A fibre channel loop is limited to 127 drives,
but with a 16
port fibre channel switch, the limit goes to almost 2000 drives. With additional switches, you can
support an arbitrary
number of drives.
- Share tape drives between multiple servers.
I believe that backup applications are the
killer application
for SAN. When people buy expensive tape
jukeboxes, they want
to be able to attach them to multiple servers.
With today's
SCSI tapes that's a painful job. But with
fibre channel and
fibre channel switches, it's easy to connect a
single tape to
any number of hosts.
- Disaster Tolerant Solutions
Fibre channel switches can do WAN tunneling to provide connections to remote disks without any changes
to the server
code. This makes it much easier to build
remote mirrors for
data replication and disaster protection.
In conclusion, I believe that NAS and SAN are both important technologies, and the any large data infrastructure in the
future will
include both. I believe that NAS focuses on issues
associated with
users, applications, and data sharing. I believe that SAN
focuses on
issues associated with disk and tape devices,
connection to large
numbers of them, and moving data back and forth between
them. In the
long run, any large environment will have both sets of
issues, and will
need both types of solutions. In the short run, NAS makes
good sense
as a starting point, because it is here today and the
standards it
relies on have been solid for over a decade.
I'll go ahead an post the whole paper when I finish, but I still thought it might be useful to share my thoughts in this brief, half-baked form.
Dave
On Mon, 5 Apr 1999, Chen, Ray wrote:
Sorry if I didn't make that obvious in the original message.
Guys, ever hear of the delete button? Please use it to trim your quotes. Most of us probably read the original message. For those that didn't there is the archive. I suggest you quote at the beginning of your replies. That will motivate you to trim them down to a minimum, encourage you to interlace you responses with the original text, so even someone who didn't read the original text has a point of reference, and if you forget to trim it down, it will cause the readers ignore your message giving you an additional incentive to trim it down next time.
Tom

GIVEN EXERCISE
Reproduce the part of the forum thread on NAS and SAN starting at "With today's" and ending at "and disaster protection.", word for word. The records that follow the thread come from a different source.

MATERIAL
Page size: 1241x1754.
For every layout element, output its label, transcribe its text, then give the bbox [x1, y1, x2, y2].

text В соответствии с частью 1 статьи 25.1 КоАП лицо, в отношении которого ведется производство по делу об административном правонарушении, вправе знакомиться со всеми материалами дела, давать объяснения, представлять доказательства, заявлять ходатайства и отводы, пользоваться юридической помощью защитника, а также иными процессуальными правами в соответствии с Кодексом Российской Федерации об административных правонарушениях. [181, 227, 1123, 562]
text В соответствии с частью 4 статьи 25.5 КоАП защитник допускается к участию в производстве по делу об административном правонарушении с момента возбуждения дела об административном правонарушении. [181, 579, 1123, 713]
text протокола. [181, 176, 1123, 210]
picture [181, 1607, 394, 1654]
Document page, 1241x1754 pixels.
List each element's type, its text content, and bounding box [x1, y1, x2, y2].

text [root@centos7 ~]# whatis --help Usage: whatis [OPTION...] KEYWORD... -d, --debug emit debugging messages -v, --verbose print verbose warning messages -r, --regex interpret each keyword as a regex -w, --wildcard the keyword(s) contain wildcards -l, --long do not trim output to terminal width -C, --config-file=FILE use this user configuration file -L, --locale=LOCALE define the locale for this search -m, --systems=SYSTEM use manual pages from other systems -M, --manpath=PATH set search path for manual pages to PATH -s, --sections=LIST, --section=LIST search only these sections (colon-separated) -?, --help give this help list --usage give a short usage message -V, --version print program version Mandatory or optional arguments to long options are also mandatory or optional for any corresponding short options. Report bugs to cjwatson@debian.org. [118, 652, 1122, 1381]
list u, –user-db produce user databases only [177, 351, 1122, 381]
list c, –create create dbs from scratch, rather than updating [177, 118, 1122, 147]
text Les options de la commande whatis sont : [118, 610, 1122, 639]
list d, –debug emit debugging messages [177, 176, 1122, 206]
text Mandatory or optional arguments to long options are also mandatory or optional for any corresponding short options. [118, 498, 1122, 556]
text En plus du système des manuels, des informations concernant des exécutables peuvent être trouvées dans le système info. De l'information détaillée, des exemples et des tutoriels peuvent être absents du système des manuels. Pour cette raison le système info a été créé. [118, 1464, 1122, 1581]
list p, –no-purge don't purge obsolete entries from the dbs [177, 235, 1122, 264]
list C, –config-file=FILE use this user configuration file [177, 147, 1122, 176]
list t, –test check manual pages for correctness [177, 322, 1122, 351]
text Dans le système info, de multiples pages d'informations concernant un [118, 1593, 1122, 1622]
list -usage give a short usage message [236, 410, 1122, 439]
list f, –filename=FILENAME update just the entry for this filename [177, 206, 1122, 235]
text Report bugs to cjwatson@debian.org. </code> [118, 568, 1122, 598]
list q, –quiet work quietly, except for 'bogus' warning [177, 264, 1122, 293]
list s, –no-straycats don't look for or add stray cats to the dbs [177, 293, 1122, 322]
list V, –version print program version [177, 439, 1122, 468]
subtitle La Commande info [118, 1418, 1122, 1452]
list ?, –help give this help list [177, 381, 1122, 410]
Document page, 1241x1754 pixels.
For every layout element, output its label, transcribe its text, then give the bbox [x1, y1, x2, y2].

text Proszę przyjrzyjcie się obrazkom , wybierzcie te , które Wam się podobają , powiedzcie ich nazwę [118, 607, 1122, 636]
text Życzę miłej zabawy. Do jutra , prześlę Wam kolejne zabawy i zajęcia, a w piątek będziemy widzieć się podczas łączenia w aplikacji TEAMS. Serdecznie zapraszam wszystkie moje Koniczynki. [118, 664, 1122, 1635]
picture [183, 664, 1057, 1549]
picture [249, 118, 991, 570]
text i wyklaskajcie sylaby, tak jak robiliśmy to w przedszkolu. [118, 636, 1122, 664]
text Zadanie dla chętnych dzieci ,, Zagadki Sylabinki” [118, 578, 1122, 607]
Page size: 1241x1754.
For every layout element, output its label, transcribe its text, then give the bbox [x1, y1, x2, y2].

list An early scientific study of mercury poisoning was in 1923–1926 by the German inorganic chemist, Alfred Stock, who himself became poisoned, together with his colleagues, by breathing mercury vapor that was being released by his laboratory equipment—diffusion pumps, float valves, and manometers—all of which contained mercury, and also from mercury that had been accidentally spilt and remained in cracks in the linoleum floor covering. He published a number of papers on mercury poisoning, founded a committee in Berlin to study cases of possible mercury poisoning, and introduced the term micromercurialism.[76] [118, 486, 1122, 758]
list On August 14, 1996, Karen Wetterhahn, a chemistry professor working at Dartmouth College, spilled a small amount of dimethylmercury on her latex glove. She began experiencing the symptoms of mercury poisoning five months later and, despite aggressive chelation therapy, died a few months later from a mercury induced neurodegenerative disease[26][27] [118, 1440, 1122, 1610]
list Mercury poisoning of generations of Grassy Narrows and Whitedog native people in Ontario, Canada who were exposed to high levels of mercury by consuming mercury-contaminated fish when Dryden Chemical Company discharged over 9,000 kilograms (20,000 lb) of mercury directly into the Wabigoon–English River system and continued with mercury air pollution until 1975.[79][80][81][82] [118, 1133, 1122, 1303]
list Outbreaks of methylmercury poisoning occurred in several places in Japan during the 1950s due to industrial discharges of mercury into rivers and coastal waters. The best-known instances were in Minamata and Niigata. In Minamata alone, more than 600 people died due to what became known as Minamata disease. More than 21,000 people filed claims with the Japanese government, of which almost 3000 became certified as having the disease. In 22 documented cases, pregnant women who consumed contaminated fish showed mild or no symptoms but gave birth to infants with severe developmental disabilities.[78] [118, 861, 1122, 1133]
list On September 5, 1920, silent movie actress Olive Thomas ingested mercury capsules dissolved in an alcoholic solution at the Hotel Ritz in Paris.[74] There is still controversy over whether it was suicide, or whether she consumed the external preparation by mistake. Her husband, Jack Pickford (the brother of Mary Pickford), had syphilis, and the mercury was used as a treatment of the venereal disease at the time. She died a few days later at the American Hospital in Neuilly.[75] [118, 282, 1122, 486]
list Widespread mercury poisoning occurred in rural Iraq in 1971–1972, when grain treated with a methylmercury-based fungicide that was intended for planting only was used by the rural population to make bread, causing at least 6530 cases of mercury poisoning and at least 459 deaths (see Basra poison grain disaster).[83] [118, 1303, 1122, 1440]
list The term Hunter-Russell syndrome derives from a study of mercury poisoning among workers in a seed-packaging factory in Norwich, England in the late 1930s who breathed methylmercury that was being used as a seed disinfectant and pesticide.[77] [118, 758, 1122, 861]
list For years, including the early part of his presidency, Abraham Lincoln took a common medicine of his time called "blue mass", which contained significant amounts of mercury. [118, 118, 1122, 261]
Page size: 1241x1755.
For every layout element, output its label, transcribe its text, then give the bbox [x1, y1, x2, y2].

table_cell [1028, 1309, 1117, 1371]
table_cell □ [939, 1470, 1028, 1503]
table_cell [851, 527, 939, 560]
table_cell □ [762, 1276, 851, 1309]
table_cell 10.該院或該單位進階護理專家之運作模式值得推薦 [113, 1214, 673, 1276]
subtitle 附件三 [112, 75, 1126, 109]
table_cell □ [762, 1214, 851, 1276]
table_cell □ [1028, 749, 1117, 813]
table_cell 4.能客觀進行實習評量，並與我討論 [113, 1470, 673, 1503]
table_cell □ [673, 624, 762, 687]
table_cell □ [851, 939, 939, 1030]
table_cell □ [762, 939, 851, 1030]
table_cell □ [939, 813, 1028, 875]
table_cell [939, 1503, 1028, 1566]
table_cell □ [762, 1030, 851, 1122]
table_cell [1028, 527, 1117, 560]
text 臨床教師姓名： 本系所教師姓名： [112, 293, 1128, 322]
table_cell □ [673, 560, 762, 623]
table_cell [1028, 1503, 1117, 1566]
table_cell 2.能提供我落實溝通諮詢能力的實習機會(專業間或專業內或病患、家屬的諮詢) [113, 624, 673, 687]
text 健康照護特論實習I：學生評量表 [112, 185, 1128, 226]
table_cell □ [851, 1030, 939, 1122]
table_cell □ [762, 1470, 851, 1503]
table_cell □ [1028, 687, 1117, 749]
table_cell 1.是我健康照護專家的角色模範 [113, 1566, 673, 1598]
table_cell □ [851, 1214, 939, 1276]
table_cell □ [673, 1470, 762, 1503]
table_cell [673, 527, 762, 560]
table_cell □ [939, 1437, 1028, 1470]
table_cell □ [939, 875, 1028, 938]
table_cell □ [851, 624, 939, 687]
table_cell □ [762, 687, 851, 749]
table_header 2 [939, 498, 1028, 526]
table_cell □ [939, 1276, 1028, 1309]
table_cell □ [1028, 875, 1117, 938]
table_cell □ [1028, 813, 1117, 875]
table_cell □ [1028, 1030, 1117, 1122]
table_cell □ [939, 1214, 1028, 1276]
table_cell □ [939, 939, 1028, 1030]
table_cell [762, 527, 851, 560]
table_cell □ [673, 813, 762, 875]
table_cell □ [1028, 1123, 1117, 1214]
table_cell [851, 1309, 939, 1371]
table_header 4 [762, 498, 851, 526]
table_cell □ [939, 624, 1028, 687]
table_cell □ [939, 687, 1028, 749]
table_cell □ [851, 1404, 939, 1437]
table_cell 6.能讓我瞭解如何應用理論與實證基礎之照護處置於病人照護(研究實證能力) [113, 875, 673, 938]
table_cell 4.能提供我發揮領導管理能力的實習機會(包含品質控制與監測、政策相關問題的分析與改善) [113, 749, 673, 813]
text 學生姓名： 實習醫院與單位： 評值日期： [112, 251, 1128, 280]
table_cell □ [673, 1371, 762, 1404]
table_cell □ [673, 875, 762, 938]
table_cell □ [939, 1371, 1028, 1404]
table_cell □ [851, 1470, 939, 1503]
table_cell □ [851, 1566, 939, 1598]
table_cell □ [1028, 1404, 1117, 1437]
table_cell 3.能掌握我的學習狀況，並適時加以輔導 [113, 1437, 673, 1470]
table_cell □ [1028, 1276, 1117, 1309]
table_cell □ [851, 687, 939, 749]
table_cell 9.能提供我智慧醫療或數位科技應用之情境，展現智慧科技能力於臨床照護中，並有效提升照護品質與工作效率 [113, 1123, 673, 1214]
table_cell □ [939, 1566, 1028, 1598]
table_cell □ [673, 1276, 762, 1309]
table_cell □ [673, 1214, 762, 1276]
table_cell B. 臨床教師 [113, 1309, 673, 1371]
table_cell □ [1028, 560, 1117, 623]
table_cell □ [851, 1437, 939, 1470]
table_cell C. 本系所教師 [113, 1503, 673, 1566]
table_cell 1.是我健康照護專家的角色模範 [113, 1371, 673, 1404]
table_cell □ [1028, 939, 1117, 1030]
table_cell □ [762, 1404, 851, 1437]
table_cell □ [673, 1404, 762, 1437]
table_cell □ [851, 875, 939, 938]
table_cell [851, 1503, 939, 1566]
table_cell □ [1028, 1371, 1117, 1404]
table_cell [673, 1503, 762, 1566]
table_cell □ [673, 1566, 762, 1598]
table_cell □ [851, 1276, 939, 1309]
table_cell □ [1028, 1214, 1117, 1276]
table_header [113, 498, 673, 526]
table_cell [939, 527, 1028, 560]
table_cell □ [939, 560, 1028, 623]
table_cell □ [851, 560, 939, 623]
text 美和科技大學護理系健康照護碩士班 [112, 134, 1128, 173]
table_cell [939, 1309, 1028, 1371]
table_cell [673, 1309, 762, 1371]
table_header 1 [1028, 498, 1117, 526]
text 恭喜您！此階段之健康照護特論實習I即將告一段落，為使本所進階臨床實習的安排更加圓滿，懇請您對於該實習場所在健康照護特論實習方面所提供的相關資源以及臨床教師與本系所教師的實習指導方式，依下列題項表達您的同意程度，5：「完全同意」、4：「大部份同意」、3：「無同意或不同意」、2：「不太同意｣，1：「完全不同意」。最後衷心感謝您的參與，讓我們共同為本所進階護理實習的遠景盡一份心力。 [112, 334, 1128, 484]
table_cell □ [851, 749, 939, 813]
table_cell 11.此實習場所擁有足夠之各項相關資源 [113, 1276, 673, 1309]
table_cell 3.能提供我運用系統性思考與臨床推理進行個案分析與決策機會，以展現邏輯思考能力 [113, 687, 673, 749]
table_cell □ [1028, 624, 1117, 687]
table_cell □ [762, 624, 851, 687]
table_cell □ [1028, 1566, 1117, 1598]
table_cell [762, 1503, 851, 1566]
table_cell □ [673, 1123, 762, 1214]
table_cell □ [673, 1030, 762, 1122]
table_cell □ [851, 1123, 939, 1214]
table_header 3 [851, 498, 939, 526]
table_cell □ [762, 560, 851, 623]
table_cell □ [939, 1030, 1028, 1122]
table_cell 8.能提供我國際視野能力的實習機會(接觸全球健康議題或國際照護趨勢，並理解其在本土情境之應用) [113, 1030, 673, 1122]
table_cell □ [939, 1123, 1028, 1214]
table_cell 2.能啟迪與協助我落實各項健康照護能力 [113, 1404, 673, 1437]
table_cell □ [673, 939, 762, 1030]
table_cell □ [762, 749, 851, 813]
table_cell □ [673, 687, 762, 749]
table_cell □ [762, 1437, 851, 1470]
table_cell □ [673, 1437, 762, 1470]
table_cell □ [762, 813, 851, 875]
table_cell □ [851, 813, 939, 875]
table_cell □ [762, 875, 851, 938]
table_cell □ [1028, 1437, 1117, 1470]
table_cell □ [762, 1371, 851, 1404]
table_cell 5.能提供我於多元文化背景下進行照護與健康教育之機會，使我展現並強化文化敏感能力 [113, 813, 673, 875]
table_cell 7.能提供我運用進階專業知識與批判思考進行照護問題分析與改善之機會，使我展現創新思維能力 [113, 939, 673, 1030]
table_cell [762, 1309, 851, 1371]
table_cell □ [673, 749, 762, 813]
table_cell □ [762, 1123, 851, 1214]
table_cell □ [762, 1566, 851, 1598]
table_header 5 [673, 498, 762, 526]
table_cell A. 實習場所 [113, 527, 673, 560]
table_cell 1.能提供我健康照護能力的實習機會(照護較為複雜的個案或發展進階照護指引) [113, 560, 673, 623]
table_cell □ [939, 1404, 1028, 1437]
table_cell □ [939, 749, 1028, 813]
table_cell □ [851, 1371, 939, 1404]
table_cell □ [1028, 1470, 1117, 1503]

RESULT FOR THIS TASK
With today's
SCSI tapes that's a painful job. But with
fibre channel and
fibre channel switches, it's easy to connect a
single tape to
any number of hosts.
- Disaster Tolerant Solutions
Fibre channel switches can do WAN tunneling to provide connections to remote disks without any changes
to the server
code. This makes it much easier to build
remote mirrors for
data replication and disaster protection.